WORK REQUIRED — Leave the images aside and copy out the whole listing, exact to the word.
-- AVAILABLE DATA follows --
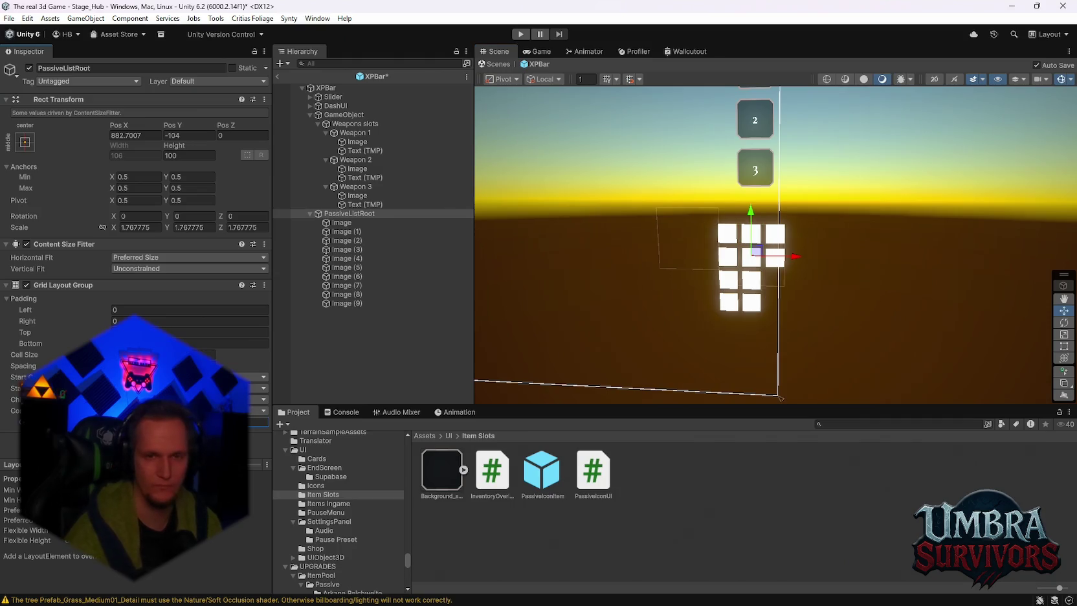
pyautogui.press('ctrl+z')
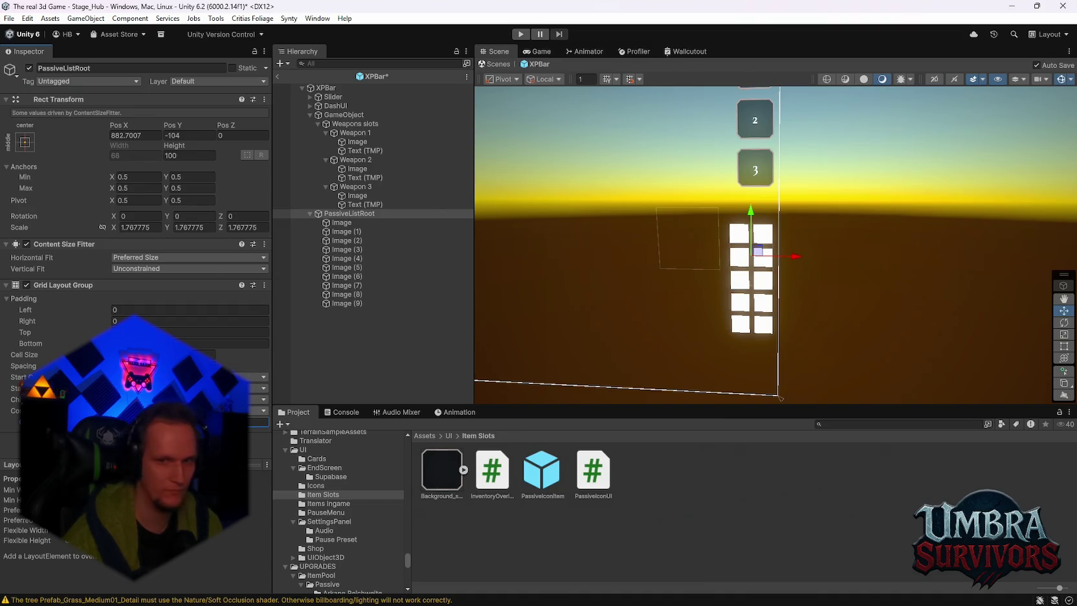
pyautogui.write('5')
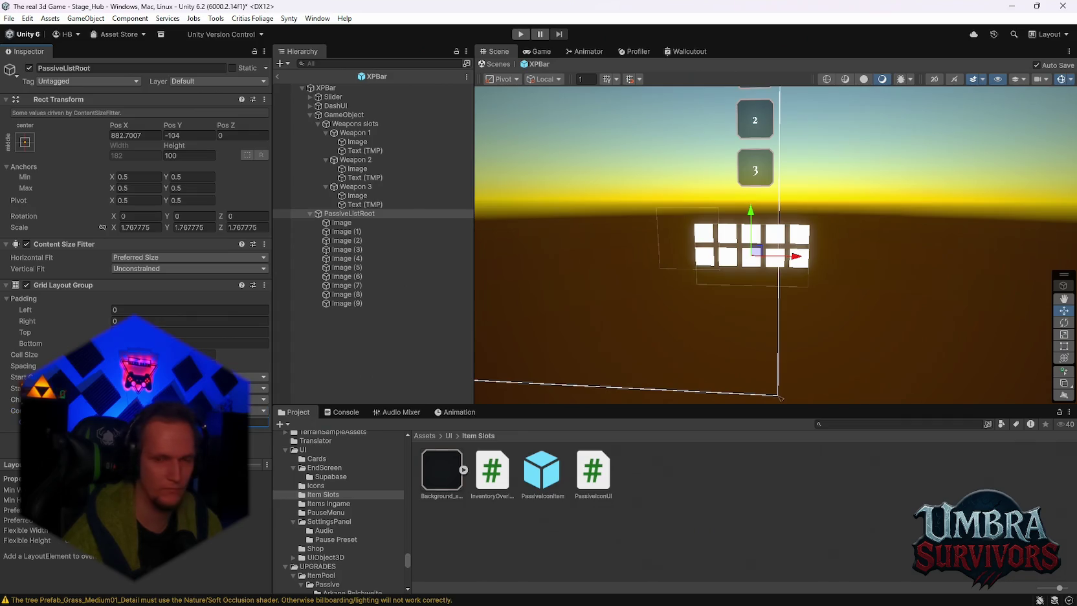
pyautogui.press('BackSpace')
pyautogui.write('4')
-- AVAILABLE DATA concluded --
WRITTEN SOLUTION —
pyautogui.press('ctrl+z')
pyautogui.write('5')
pyautogui.press('BackSpace')
pyautogui.write('4')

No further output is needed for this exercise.